Paul Goble
Kuressaare, November 17 – For the first time in their history, the numerically small peoples of the Taymyr peninsula organized a public protest against the way in which Moscow has run roughshod over their rights in its desire to develop natural resources, a protest that is echoing across the northern third of the territory of the Russian Federation.
On November 1st, members of the Dolgan, Nenets, En, Nganasan, and Evenk nationalities in the former Taymyr autonomous district assembled in zero degree Fahrenheit weather demanding that their region be given the special status it was promised when it was folded into Krasnoyarsk kray (www.kasparov.ru/material.php?id=491C6000063DE).
But it is a measure of the isolation of these groups from Moscow that word of their action reached Moscow only ten days after it took place, and it is an indication of their marginality in the eyes of Russian officialdom and even the Russian public that this event did not receive more than passing mention in all but a few opposition websites.
The Taymyr demonstrators, who were led by their shamans, handed over an appeal to the Russian president and the speaker of the Federal Assembly detailing their complaints about the way that they have been treated since they agreed in a referendum to be amalgamated into Krasnoyarsk kray.
On the one hand, they complained that kray programs failed to take into consideration “the territorial, transportation, and climatic features” of their region. And on the other, they pointed to the absence of a local voice in issues involving health, education, the environment, veterinary services, and the like.
Similar if even more pointed complaints have been voiced in the former Komi-Permyak autonomous district, the first federal subject to be amalgamated. There, the special ministry for the affairs of the district set up in the Perm kray government has been gutted, with only 28 of the planned 75 officials still in place.
And in the former Evenk autonomous district, the population has been collecting signatures – it has already gathered 2300, 15 percent of the total Evenk population -- and successfully appealing to all-Russian and international environmental groups to block the construction of a hydroelectric dam which would destroy their traditional homeland.
In every case, observers in Moscow say, none of the people in these “former autonomous districts lives better than they did before the amalgamation [of their units] into larger ones,” in large measure because neither the central government nor the new kray regimes have kept the promises they made during the referendums.
“A few years ago, when they voted for the liquidation of these districts, local residents hoped that things would be better. Now, people on these expanded territories are beginning to recognize that the loss of their administrative-territorial status in fact means the loss of all the competitive advantages of their territories,” Moscow analyst Aleksandr Trofimov says.
Moreover, he continues, residents are beginning to see that both the titular nationalities and the ethnic Russians living there have suffered, leaving the latter equally embittered. And that means there will be less support for future amalgamation projects, particularly if regional leaders have political and economic resources they can deploy against Moscow.
That already appears to be the case in the Yamalo-Nenets and Khanty-Mansiisk districts, which have enormous natural resources and whose leaders have been able to put pressure on Moscow to back down from its plans to combine them with neighboring Russian oblasts and krays.

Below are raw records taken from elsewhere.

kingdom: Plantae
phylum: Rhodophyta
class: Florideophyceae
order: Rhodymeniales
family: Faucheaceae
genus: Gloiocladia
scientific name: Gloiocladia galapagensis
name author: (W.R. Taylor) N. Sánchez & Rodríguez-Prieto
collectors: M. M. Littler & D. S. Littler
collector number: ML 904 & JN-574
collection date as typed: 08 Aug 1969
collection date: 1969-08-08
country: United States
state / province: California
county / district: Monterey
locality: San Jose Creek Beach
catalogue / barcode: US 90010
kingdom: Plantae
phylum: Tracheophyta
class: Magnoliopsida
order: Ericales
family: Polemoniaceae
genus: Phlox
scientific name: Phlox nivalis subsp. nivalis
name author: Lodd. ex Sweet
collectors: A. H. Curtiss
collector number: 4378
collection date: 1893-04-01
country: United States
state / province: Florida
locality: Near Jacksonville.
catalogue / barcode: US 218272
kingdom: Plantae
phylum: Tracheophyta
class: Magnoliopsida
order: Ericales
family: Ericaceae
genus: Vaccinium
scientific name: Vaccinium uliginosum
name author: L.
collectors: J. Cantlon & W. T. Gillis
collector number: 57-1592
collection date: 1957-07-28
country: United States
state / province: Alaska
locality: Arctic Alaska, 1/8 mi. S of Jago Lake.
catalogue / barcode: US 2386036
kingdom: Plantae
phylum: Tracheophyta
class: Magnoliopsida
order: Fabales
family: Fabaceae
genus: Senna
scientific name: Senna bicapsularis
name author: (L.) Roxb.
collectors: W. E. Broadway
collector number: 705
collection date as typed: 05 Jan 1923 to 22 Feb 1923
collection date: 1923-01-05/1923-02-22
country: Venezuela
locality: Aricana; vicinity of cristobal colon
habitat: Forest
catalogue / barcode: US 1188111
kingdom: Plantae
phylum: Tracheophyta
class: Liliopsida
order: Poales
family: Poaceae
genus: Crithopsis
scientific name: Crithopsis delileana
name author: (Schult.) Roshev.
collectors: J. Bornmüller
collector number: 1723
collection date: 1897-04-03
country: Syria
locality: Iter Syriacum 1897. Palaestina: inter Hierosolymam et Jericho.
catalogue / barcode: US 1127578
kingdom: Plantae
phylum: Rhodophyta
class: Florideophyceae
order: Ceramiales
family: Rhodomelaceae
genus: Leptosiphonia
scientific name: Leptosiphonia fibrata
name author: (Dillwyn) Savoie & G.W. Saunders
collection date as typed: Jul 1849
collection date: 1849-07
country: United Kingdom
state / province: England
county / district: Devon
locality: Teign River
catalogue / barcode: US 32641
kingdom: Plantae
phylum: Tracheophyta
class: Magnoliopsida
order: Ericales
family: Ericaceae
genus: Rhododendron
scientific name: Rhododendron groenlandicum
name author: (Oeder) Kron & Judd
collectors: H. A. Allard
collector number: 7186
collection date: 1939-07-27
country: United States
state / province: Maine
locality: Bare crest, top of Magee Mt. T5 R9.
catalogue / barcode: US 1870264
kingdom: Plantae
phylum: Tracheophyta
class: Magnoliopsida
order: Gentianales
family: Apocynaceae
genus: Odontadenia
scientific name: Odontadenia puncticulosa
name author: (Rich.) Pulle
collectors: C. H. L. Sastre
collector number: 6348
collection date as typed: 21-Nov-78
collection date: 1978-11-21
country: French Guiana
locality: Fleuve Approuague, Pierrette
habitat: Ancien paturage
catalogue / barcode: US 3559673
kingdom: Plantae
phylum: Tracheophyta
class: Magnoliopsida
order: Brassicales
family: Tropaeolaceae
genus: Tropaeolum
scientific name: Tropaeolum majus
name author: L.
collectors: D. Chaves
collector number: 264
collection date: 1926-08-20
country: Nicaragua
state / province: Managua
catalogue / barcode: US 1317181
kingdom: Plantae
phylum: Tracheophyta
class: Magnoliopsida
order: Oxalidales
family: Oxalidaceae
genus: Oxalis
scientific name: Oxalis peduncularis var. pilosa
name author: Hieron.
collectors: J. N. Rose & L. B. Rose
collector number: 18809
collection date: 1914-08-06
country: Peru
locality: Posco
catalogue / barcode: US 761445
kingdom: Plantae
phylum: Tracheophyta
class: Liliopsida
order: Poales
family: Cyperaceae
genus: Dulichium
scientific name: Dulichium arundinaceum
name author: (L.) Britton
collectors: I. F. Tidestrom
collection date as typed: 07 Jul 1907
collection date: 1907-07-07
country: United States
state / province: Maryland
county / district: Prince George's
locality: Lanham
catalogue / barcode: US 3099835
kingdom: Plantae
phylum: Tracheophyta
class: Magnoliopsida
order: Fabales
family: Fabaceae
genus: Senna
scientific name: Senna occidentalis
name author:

Unfortunately for the peoples of the Russian North, a new threat has appeared on the horizon: Vladimir Putin’s plans to build new transcontinental highways, railway lines, and pipelines across the region, plans that would pass through the homelands of these peoples and likely undermine their way of life.
In the current “Argumenty nedeli,” Pavel Sulyandziga, the first vice president of the Association of Indigenous Numerically Small Peoples of the North, Siberia and the Far East, says that Putin’s plans now fill him with “terrible concern” about the fate of his fellow minorities (www.argumenti.ru/publications/8428).
Sulyandziga, who is a member of the Social Chamber and of UN bodies about indigenous peoples around the world, says that the situation of the indigenous population of the Russian North has been getting worse for decades but that at least in the 1993 Constitution there were provisions for their protection.
But “beginning in 2001” – the start of Putin’s reign as president – Moscow quietly and without explanation began to eliminate both in the laws and in practice any protections for the minorities of the northern third of the country, even while the Kremlin denied in international forums that it was doing so.
Sulyandziga says that he is receiving “disturbing signals” from those regions where preparatory work has started for these new transcontinental projects. “No one is informing the indigenous peoples about [that], builders are coming, they are beginning to chop down forests” and otherwise despoil the environment on which the indigenous people rely.
Moscow’s approach is wrong and “an anachronism,” the ethnic activist says, pointing out that “there are numerous examples of the organization of civilized interrelationships of industrial companies and indigenous peoples and of the resolution of the land questions of indigenous peoples.”
And Sulyandziga warns that “the lack of resolution of these questions can generate social tensions during the construction of these projects and” – and this is certainly a bigger card to play in today’s Moscow – cause “foreign investors” to think twice before putting money into projects in Russia that they would not be allowed to do at home.